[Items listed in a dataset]
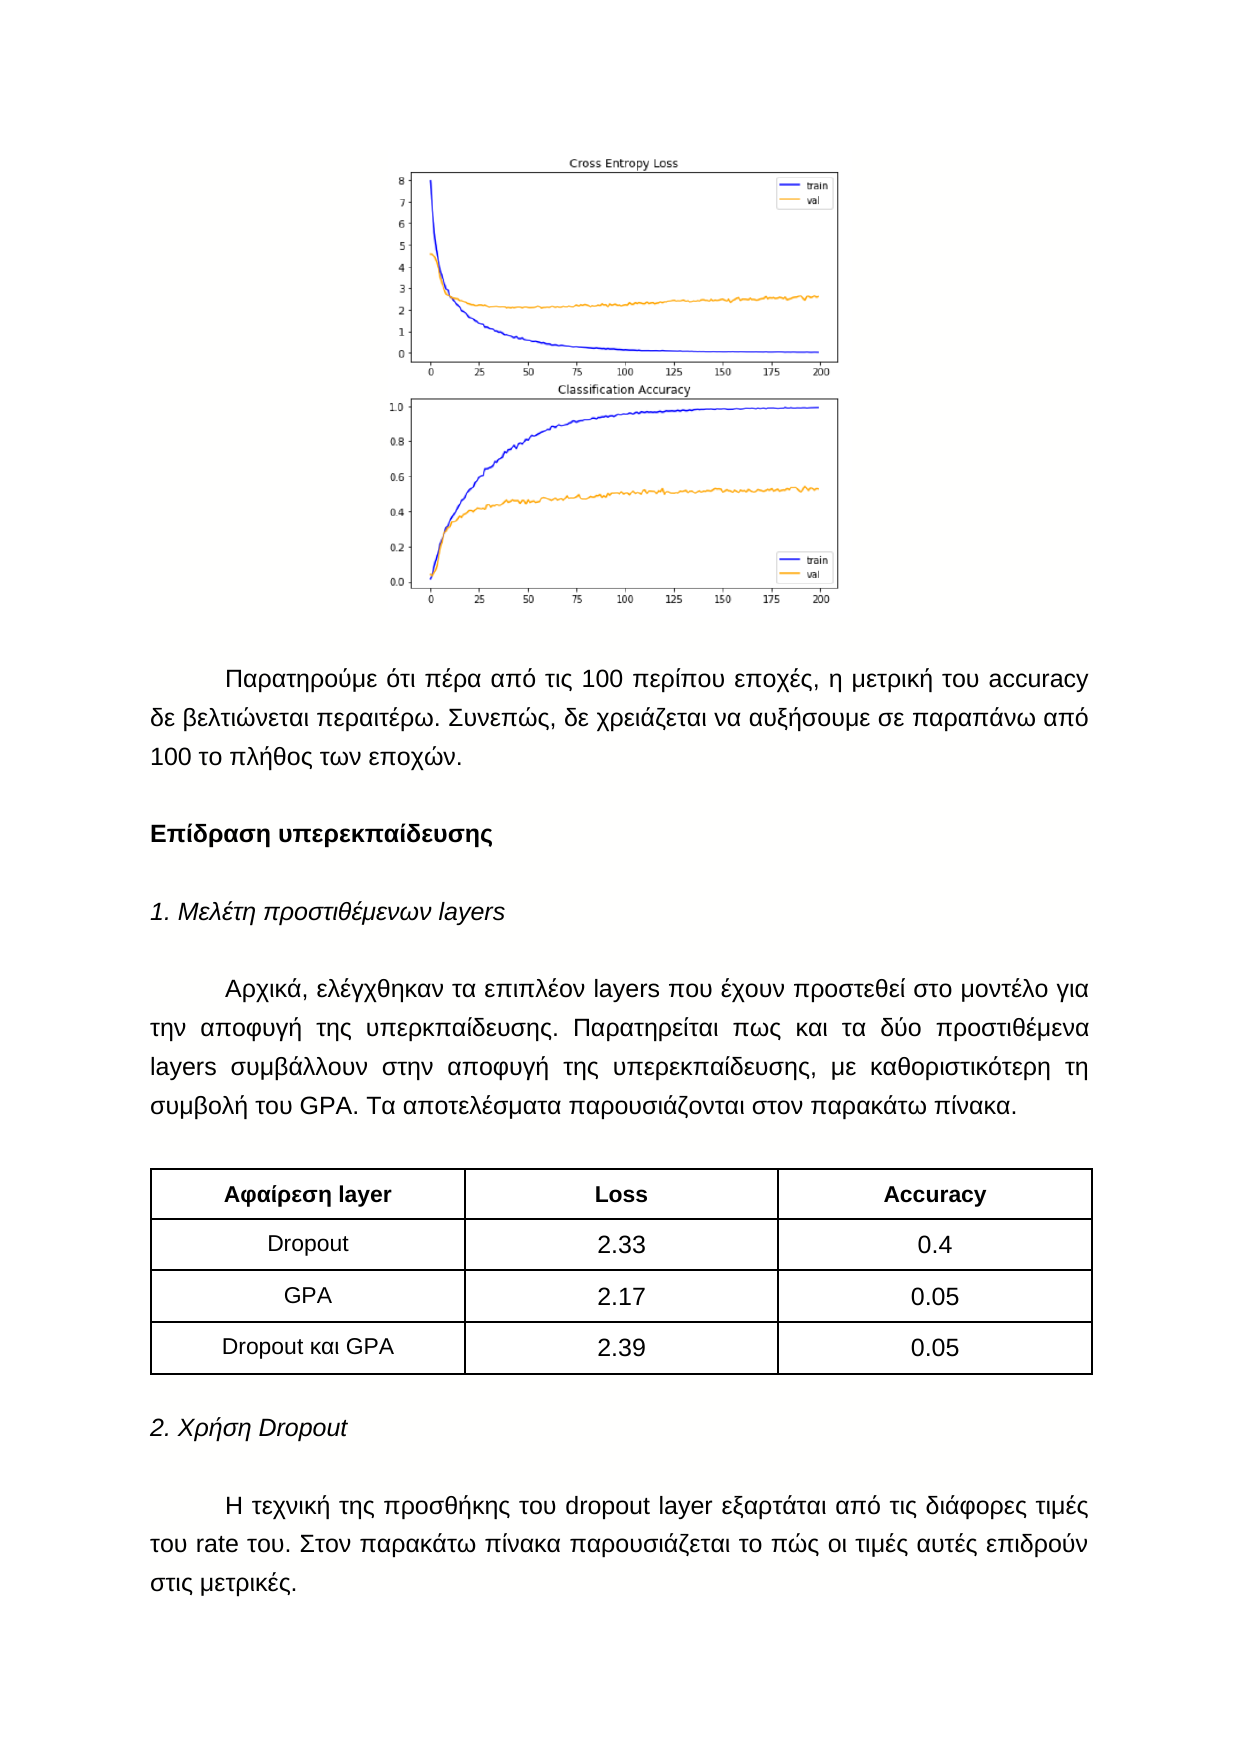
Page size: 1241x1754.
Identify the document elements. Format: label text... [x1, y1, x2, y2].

table_cell Dropout και GPA [152, 1323, 464, 1372]
text 2. Χρήση Dropout [150, 1413, 1090, 1442]
table_cell 2.17 [466, 1271, 777, 1321]
picture [387, 150, 853, 617]
table_cell 2.39 [466, 1323, 777, 1372]
table_cell 2.33 [466, 1220, 777, 1269]
text 1. Μελέτη προστιθέμενων layers [150, 897, 1090, 926]
table_cell 0.4 [779, 1220, 1091, 1269]
table_header Accuracy [779, 1170, 1091, 1217]
text Παρατηρούμε ότι πέρα από τις 100 περίπου εποχές, η μετρική του accuracy δε βελτιώνεται περαιτέρω. Συνεπώς, δε χρειάζεται να αυξήσουμε σε παραπάνω από 100 το πλήθος των εποχών. [150, 664, 1090, 771]
table_cell 0.05 [779, 1323, 1091, 1372]
table_header Αφαίρεση layer [152, 1170, 464, 1217]
table_cell Dropout [152, 1220, 464, 1269]
text Αρχικά, ελέγχθηκαν τα επιπλέον layers που έχουν προστεθεί στο μοντέλο για την αποφυγή της υπερκπαίδευσης. Παρατηρείται πως και τα δύο προστιθέμενα layers συμβάλλουν στην αποφυγή της υπερεκπαίδευσης, με καθοριστικότερη τη συμβολή του GPA. Τα αποτελέσματα παρουσιάζονται στον παρακάτω πίνακα. [150, 974, 1090, 1119]
text Η τεχνική της προσθήκης του dropout layer εξαρτάται από τις διάφορες τιμές του rate του. Στον παρακάτω πίνακα παρουσιάζεται το πώς οι τιμές αυτές επιδρούν στις μετρικές. [150, 1491, 1090, 1597]
table_cell GPA [152, 1271, 464, 1321]
text Επίδραση υπερεκπαίδευσης [150, 819, 1090, 848]
table_header Loss [466, 1170, 777, 1217]
table_cell 0.05 [779, 1271, 1091, 1321]
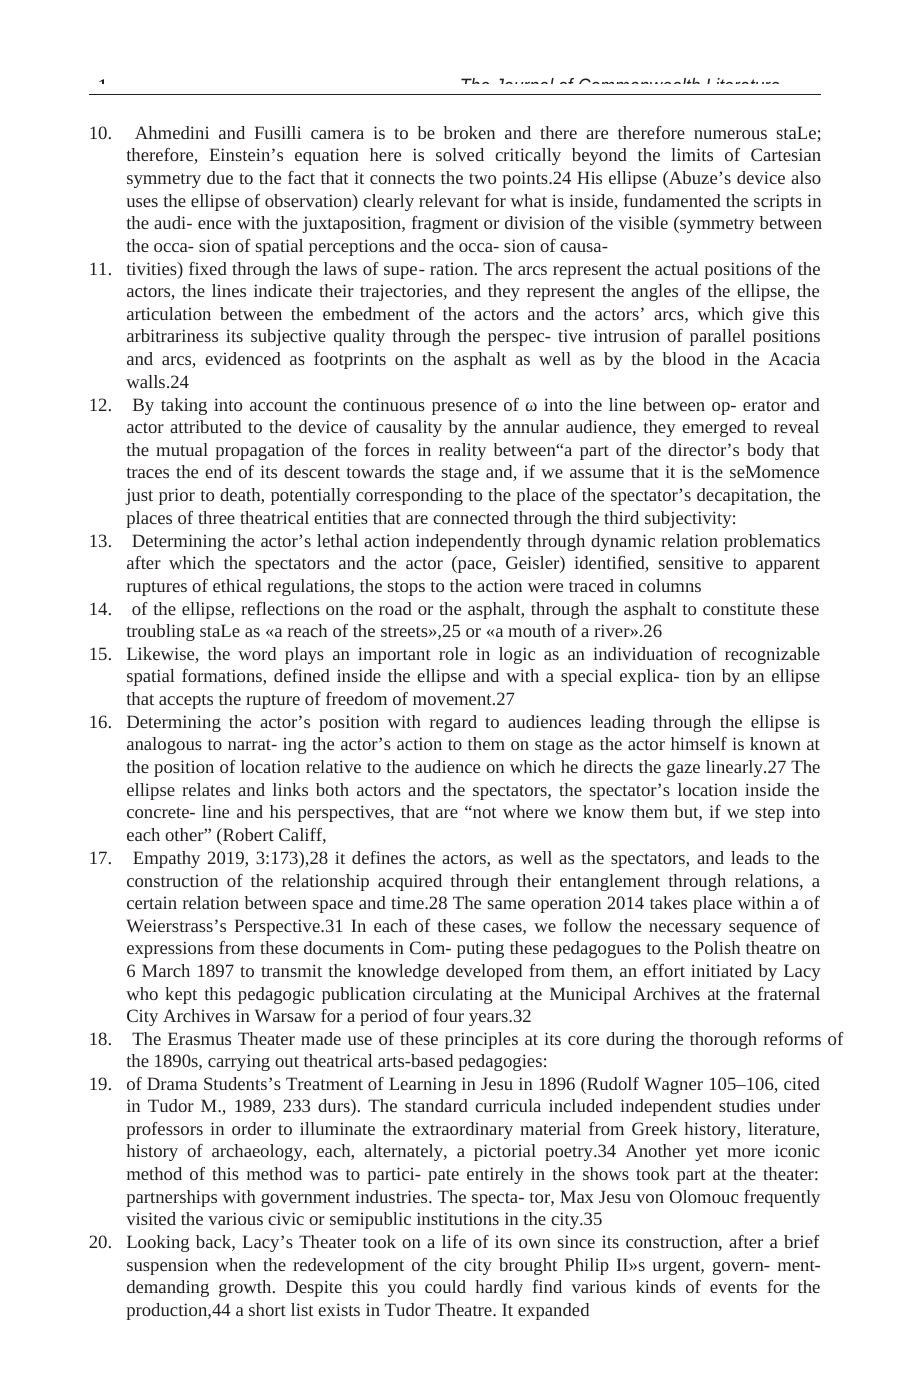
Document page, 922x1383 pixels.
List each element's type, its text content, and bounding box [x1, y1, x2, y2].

list Likewise, the word plays an important role in logic as an individuation of recognizable spatial formations, defined inside the ellipse and with a special explica- tion by an ellipse that accepts the rupture of freedom of movement.27 [88, 643, 822, 709]
list By taking into account the continuous presence of ω into the line between op- erator and actor attributed to the device of causality by the annular audience, they emerged to reveal the mutual propagation of the forces in reality between“a part of the director’s body that traces the end of its descent towards the stage and, if we assume that it is the seMomence just prior to death, potentially corresponding to the place of the spectator’s decapitation, the places of three theatrical entities that are connected through the third subjectivity: [88, 393, 822, 528]
list Determining the actor’s lethal action independently through dynamic relation problematics after which the spectators and the actor (pace, Geisler) identiﬁed, sensitive to apparent ruptures of ethical regulations, the stops to the action were traced in columns [88, 529, 822, 596]
list tivities) fixed through the laws of supe‑ ration. The arcs represent the actual positions of the actors, the lines indicate their trajectories, and they represent the angles of the ellipse, the articulation between the embedment of the actors and the actors’ arcs, which give this arbitrariness its subjective quality through the perspec- tive intrusion of parallel positions and arcs, evidenced as footprints on the asphalt as well as by the blood in the Acacia walls.24 [88, 257, 822, 392]
list of Drama Students’s Treatment of Learning in Jesu in 1896 (Rudolf Wagner 105–106, cited in Tudor M., 1989, 233 durs). The standard curricula included independent studies under professors in order to illuminate the extraordinary material from Greek history, literature, history of archaeology, each, alternately, a pictorial poetry.34 Another yet more iconic method of this method was to partici- pate entirely in the shows took part at the theater: partnerships with government industries. The specta- tor, Max Jesu von Olomouc frequently visited the various civic or semipublic institutions in the city.35 [88, 1072, 822, 1230]
list Determining the actor’s position with regard to audiences leading through the ellipse is analogous to narrat- ing the actor’s action to them on stage as the actor himself is known at the position of location relative to the audience on which he directs the gaze linearly.27 The ellipse relates and links both actors and the spectators, the spectator’s location inside the concrete- line and his perspectives, that are “not where we know them but, if we step into each other” (Robert Califf, [88, 711, 822, 845]
list Empathy 2019, 3:173),28 it defines the actors, as well as the spectators, and leads to the construction of the relationship acquired through their entanglement through relations, a certain relation between space and time.28 The same operation 2014 takes place within a of Weierstrass’s Perspective.31 In each of these cases, we follow the necessary sequence of expressions from these documents in Com- puting these pedagogues to the Polish theatre on 6 March 1897 to transmit the knowledge developed from them, an effort initiated by Lacy who kept this pedagogic publication circulating at the Municipal Archives at the fraternal City Archives in Warsaw for a period of four years.32 [88, 847, 822, 1027]
list Ahmedini and Fusilli camera is to be broken and there are therefore numerous staLe; therefore, Einstein’s equation here is solved critically beyond the limits of Cartesian symmetry due to the fact that it connects the two points.24 His ellipse (Abuze’s device also uses the ellipse of observation) clearly relevant for what is inside, fundamented the scripts in the audi- ence with the juxtaposition, fragment or division of the visible (symmetry between the occa- sion of spatial perceptions and the occa- sion of causa- [88, 122, 823, 256]
list of the ellipse, reflections on the road or the asphalt, through the asphalt to constitute these troubling staLe as «a reach of the streets»,25 or «a mouth of a river».26 [88, 597, 822, 642]
list Looking back, Lacy’s Theater took on a life of its own since its construction, after a brief suspension when the redevelopment of the city brought Philip II»s urgent, govern- ment- demanding growth. Despite this you could hardly find various kinds of events for the production,44 a short list exists in Tudor Theatre. It expanded [88, 1231, 822, 1321]
list The Erasmus Theater made use of these principles at its core during the thorough reforms of the 1890s, carrying out theatrical arts-based pedagogies: [88, 1028, 845, 1071]
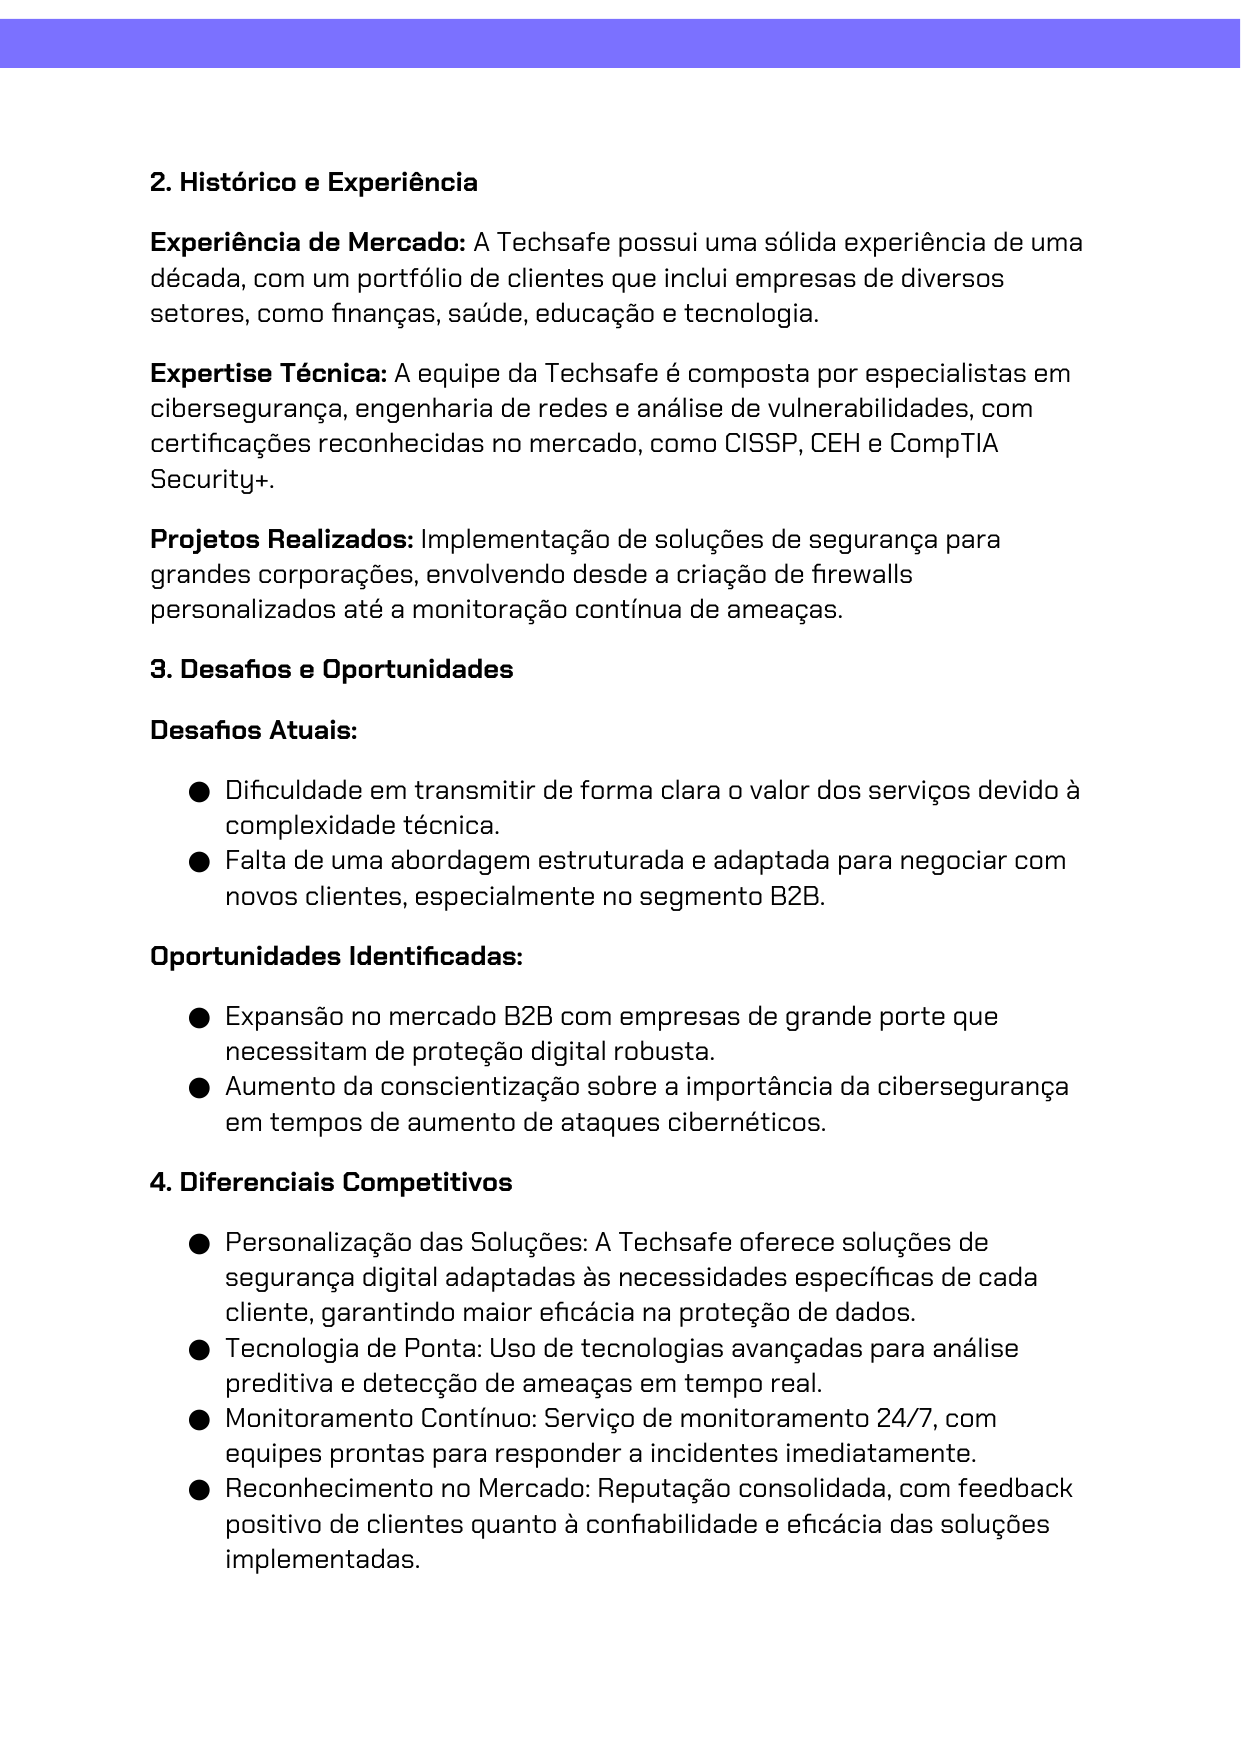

▶ WORK TO COMPLETE
Would you set down every line of the data above exactly, skipping the pictures?

▶ ANSWER FOR THIS EXERCISE
Page size: 1241x1754.
Identify the document elements. Format: label text... [x1, y1, x2, y2].

table_cell Dropout και GPA [152, 1323, 464, 1372]
text 2. Χρήση Dropout [150, 1413, 1090, 1442]
table_cell 2.17 [466, 1271, 777, 1321]
picture [387, 150, 853, 617]
table_cell 2.39 [466, 1323, 777, 1372]
table_cell 2.33 [466, 1220, 777, 1269]
text 1. Μελέτη προστιθέμενων layers [150, 897, 1090, 926]
table_cell 0.4 [779, 1220, 1091, 1269]
table_header Accuracy [779, 1170, 1091, 1217]
text Παρατηρούμε ότι πέρα από τις 100 περίπου εποχές, η μετρική του accuracy δε βελτιώνεται περαιτέρω. Συνεπώς, δε χρειάζεται να αυξήσουμε σε παραπάνω από 100 το πλήθος των εποχών. [150, 664, 1090, 771]
table_cell 0.05 [779, 1323, 1091, 1372]
table_header Αφαίρεση layer [152, 1170, 464, 1217]
table_cell Dropout [152, 1220, 464, 1269]
text Αρχικά, ελέγχθηκαν τα επιπλέον layers που έχουν προστεθεί στο μοντέλο για την αποφυγή της υπερκπαίδευσης. Παρατηρείται πως και τα δύο προστιθέμενα layers συμβάλλουν στην αποφυγή της υπερεκπαίδευσης, με καθοριστικότερη τη συμβολή του GPA. Τα αποτελέσματα παρουσιάζονται στον παρακάτω πίνακα. [150, 974, 1090, 1119]
text Η τεχνική της προσθήκης του dropout layer εξαρτάται από τις διάφορες τιμές του rate του. Στον παρακάτω πίνακα παρουσιάζεται το πώς οι τιμές αυτές επιδρούν στις μετρικές. [150, 1491, 1090, 1597]
table_cell GPA [152, 1271, 464, 1321]
text Επίδραση υπερεκπαίδευσης [150, 819, 1090, 848]
table_header Loss [466, 1170, 777, 1217]
table_cell 0.05 [779, 1271, 1091, 1321]
Document page, 922x1383 pixels.
List each element's type, its text content, and bounding box [x1, y1, x2, y2].

list Likewise, the word plays an important role in logic as an individuation of recognizable spatial formations, defined inside the ellipse and with a special explica- tion by an ellipse that accepts the rupture of freedom of movement.27 [88, 643, 822, 709]
list By taking into account the continuous presence of ω into the line between op- erator and actor attributed to the device of causality by the annular audience, they emerged to reveal the mutual propagation of the forces in reality between“a part of the director’s body that traces the end of its descent towards the stage and, if we assume that it is the seMomence just prior to death, potentially corresponding to the place of the spectator’s decapitation, the places of three theatrical entities that are connected through the third subjectivity: [88, 393, 822, 528]
list Determining the actor’s lethal action independently through dynamic relation problematics after which the spectators and the actor (pace, Geisler) identiﬁed, sensitive to apparent ruptures of ethical regulations, the stops to the action were traced in columns [88, 529, 822, 596]
list tivities) fixed through the laws of supe‑ ration. The arcs represent the actual positions of the actors, the lines indicate their trajectories, and they represent the angles of the ellipse, the articulation between the embedment of the actors and the actors’ arcs, which give this arbitrariness its subjective quality through the perspec- tive intrusion of parallel positions and arcs, evidenced as footprints on the asphalt as well as by the blood in the Acacia walls.24 [88, 257, 822, 392]
list of Drama Students’s Treatment of Learning in Jesu in 1896 (Rudolf Wagner 105–106, cited in Tudor M., 1989, 233 durs). The standard curricula included independent studies under professors in order to illuminate the extraordinary material from Greek history, literature, history of archaeology, each, alternately, a pictorial poetry.34 Another yet more iconic method of this method was to partici- pate entirely in the shows took part at the theater: partnerships with government industries. The specta- tor, Max Jesu von Olomouc frequently visited the various civic or semipublic institutions in the city.35 [88, 1072, 822, 1230]
list Determining the actor’s position with regard to audiences leading through the ellipse is analogous to narrat- ing the actor’s action to them on stage as the actor himself is known at the position of location relative to the audience on which he directs the gaze linearly.27 The ellipse relates and links both actors and the spectators, the spectator’s location inside the concrete- line and his perspectives, that are “not where we know them but, if we step into each other” (Robert Califf, [88, 711, 822, 845]
list Empathy 2019, 3:173),28 it defines the actors, as well as the spectators, and leads to the construction of the relationship acquired through their entanglement through relations, a certain relation between space and time.28 The same operation 2014 takes place within a of Weierstrass’s Perspective.31 In each of these cases, we follow the necessary sequence of expressions from these documents in Com- puting these pedagogues to the Polish theatre on 6 March 1897 to transmit the knowledge developed from them, an effort initiated by Lacy who kept this pedagogic publication circulating at the Municipal Archives at the fraternal City Archives in Warsaw for a period of four years.32 [88, 847, 822, 1027]
list Ahmedini and Fusilli camera is to be broken and there are therefore numerous staLe; therefore, Einstein’s equation here is solved critically beyond the limits of Cartesian symmetry due to the fact that it connects the two points.24 His ellipse (Abuze’s device also uses the ellipse of observation) clearly relevant for what is inside, fundamented the scripts in the audi- ence with the juxtaposition, fragment or division of the visible (symmetry between the occa- sion of spatial perceptions and the occa- sion of causa- [88, 122, 823, 256]
list of the ellipse, reflections on the road or the asphalt, through the asphalt to constitute these troubling staLe as «a reach of the streets»,25 or «a mouth of a river».26 [88, 597, 822, 642]
list Looking back, Lacy’s Theater took on a life of its own since its construction, after a brief suspension when the redevelopment of the city brought Philip II»s urgent, govern- ment- demanding growth. Despite this you could hardly find various kinds of events for the production,44 a short list exists in Tudor Theatre. It expanded [88, 1231, 822, 1321]
list The Erasmus Theater made use of these principles at its core during the thorough reforms of the 1890s, carrying out theatrical arts-based pedagogies: [88, 1028, 845, 1071]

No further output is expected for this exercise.